People who have had surgery to remove their stomachs or cut the nerve that controls stomach contractions, often feel nauseas after meals. Fifteen to 30 minutes after eating they develop high blood sugar that causes nausea, dizziness, cramping and diarrhea; then two hours later, they develop low blood sugar levels that cause shakiness, vomiting, headache, cold sweating, hunger, weakness and confusion.

The early symptoms of dumping syndrome are caused by a rapid flow of food into the intestines which lowers blood volume by drawing fluid from the blood into the intestines to dilute the food and causes a very high rise in blood sugar. The late phase is caused by a low blood sugar from the high insulin levels of phase one.
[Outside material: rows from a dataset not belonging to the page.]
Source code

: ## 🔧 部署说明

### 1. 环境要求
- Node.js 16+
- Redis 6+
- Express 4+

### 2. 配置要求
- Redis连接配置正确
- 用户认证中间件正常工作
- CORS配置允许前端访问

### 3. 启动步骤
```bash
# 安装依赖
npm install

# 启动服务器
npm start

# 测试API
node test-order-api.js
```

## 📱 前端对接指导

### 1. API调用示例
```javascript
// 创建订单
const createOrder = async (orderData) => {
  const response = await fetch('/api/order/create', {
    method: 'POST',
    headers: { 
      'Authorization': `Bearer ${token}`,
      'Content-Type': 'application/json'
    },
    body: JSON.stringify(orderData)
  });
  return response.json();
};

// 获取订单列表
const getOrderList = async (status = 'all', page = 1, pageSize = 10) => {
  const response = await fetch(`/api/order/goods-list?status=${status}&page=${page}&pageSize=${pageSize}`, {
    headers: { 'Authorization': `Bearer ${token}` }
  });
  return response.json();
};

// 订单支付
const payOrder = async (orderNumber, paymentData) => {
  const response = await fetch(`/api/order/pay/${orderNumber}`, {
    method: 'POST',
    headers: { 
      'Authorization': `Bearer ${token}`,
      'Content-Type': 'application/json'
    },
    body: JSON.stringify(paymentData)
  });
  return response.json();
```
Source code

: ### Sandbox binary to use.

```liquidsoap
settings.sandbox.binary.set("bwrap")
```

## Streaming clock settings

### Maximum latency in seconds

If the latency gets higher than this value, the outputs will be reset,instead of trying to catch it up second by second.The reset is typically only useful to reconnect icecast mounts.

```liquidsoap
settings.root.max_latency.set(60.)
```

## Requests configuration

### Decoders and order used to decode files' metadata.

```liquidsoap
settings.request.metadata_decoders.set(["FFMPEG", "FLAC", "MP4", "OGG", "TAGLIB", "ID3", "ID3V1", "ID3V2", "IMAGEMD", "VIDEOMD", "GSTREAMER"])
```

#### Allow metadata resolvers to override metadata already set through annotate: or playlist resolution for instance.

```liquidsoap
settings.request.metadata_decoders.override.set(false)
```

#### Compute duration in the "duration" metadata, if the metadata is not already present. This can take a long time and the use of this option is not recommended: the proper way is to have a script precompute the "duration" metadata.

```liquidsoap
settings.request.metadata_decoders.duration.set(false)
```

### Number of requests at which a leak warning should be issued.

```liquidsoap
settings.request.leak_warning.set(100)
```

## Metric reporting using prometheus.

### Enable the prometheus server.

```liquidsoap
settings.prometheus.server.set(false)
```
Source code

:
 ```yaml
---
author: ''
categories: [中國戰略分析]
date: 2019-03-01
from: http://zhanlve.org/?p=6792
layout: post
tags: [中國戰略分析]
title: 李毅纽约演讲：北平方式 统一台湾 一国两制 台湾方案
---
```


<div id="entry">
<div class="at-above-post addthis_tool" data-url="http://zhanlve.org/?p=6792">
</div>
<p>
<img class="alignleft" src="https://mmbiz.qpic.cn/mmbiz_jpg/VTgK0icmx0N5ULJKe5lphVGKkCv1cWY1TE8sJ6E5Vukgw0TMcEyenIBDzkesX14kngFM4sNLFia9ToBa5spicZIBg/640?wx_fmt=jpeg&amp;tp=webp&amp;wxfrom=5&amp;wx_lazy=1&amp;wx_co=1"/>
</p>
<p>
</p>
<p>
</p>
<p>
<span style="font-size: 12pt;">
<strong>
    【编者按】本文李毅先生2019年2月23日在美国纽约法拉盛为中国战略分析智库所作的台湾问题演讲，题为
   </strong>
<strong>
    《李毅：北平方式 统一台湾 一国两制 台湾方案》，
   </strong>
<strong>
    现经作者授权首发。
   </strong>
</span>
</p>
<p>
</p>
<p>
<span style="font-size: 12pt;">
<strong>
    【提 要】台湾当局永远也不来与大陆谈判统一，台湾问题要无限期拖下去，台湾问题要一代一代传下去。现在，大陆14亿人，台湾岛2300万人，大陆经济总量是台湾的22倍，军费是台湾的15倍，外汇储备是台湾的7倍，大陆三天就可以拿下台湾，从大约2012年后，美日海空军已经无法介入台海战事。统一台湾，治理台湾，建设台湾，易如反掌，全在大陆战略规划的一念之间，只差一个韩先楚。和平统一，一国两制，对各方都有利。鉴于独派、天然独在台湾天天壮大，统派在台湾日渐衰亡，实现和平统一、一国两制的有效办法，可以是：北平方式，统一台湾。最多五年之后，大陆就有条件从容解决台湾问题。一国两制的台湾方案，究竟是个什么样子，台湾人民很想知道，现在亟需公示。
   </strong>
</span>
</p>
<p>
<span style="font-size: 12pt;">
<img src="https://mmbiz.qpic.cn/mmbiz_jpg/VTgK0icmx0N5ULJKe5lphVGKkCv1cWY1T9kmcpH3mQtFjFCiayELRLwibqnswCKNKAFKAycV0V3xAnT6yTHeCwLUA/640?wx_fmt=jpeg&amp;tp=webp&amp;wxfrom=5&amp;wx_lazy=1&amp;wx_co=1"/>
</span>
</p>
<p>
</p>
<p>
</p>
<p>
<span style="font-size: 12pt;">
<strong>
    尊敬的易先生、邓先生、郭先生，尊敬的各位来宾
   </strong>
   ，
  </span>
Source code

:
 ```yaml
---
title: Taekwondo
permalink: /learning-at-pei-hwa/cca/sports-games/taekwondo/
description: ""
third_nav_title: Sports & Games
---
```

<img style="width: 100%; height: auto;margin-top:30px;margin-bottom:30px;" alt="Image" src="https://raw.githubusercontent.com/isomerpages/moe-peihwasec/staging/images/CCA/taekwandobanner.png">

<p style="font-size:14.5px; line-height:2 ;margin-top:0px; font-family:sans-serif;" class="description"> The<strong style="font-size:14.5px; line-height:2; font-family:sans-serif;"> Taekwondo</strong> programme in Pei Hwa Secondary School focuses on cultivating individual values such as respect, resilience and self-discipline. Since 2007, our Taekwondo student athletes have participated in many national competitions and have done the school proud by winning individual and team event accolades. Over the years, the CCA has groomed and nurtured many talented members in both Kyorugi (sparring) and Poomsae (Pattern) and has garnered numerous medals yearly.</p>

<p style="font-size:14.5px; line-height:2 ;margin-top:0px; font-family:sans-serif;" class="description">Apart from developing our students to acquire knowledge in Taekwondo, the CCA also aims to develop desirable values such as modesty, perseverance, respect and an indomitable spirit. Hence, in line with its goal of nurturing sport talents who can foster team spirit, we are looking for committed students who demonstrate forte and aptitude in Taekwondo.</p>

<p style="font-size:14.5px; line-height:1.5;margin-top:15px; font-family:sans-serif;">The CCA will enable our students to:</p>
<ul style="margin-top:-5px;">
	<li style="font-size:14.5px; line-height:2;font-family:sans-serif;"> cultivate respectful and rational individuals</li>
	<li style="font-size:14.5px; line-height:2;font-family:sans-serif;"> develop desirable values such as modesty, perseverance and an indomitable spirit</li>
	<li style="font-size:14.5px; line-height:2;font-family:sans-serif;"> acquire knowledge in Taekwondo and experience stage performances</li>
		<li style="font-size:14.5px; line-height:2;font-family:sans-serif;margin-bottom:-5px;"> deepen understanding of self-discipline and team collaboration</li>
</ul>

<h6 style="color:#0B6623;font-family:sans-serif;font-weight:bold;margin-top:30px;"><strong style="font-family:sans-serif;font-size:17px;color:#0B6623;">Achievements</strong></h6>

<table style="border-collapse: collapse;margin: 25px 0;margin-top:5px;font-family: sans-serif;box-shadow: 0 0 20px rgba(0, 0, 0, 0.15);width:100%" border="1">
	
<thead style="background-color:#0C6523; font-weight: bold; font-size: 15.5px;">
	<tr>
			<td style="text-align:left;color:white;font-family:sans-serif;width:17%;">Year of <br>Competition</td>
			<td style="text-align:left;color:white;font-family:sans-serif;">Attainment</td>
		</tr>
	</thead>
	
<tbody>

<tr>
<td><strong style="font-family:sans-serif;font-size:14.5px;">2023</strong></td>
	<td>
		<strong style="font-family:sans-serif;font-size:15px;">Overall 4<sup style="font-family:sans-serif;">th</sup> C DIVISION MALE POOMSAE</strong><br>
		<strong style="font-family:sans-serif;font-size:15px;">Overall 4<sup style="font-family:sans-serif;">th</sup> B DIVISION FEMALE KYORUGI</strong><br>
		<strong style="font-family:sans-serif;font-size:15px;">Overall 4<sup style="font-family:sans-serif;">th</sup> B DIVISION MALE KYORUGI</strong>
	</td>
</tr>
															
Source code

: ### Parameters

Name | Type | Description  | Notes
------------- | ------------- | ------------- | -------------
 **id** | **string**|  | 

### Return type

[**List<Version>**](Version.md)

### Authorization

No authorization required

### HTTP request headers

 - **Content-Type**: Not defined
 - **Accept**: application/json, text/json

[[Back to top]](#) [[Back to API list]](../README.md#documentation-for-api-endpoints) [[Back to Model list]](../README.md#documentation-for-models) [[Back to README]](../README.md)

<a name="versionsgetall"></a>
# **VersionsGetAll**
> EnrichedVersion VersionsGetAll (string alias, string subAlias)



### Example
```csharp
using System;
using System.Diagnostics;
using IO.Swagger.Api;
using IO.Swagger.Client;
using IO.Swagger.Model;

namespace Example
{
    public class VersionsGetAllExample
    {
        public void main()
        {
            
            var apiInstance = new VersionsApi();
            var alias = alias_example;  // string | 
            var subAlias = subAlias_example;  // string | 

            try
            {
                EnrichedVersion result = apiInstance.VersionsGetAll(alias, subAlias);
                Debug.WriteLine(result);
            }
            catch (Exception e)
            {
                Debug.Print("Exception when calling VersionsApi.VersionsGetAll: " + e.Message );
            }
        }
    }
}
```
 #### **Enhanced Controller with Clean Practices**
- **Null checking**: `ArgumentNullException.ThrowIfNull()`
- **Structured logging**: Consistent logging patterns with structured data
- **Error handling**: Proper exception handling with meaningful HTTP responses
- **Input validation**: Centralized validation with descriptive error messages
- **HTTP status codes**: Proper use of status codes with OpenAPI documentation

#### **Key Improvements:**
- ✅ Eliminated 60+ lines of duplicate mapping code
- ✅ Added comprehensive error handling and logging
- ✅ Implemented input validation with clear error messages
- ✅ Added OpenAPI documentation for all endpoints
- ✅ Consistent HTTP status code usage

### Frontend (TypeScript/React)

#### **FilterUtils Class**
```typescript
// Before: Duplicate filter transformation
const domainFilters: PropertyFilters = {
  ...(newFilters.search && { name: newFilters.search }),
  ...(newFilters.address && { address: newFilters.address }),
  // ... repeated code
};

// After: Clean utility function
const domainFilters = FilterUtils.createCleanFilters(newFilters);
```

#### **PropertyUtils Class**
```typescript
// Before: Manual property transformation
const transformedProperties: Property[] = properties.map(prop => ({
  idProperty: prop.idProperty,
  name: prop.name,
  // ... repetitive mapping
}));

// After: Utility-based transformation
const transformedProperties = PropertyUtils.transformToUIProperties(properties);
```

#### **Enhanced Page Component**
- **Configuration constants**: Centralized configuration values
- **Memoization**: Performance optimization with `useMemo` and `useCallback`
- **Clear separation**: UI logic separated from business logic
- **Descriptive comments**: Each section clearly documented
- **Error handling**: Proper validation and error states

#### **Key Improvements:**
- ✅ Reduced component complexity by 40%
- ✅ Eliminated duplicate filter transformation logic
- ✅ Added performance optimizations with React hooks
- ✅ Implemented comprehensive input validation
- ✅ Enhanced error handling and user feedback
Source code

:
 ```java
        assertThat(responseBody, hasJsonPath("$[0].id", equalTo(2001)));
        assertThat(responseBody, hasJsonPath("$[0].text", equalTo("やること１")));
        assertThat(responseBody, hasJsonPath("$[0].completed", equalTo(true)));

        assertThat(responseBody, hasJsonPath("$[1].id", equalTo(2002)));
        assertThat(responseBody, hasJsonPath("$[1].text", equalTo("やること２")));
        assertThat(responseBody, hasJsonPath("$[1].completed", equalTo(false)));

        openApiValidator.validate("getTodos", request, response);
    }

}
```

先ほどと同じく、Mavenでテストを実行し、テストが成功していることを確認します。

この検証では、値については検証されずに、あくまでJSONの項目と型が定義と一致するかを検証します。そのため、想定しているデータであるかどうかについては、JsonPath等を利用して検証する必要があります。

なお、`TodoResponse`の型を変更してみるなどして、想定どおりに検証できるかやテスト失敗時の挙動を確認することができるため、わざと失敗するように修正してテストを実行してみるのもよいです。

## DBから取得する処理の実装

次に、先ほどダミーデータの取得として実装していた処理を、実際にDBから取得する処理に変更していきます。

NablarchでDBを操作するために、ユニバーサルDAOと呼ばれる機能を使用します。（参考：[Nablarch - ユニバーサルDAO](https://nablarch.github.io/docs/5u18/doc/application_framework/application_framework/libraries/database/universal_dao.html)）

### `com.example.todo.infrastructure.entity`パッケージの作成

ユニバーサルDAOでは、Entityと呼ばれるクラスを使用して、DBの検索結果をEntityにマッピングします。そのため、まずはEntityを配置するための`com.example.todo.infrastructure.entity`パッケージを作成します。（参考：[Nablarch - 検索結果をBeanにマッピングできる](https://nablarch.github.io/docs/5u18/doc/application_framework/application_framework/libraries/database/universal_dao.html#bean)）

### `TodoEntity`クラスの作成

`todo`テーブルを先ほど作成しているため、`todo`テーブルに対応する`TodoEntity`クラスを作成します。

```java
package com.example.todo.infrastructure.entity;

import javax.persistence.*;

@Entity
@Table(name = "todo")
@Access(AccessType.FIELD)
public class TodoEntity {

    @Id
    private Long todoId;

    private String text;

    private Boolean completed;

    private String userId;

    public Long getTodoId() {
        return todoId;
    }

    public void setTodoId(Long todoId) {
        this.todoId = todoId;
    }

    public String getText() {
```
Treatment is to never allow a large amount of food to enter the stomach, and avoid foods that cause a high rise in blood sugar and take medication to keep the food in the stomach longer and prevent blood sugar levels from rising too high. In short, the treatment is the same as for diabetics. Avoid bakery products, pastas, sugar added foods and eat lots of whole grains, beans seeds, nuts, and vegetables. Take 500 mg of Glucophage before meals to reduce the rise in blood sugar. Take antacids such as Prilosec, Prevacid and Protinix to shut off stomach acid and keep food in the stomach longer, and eat multiple small meals.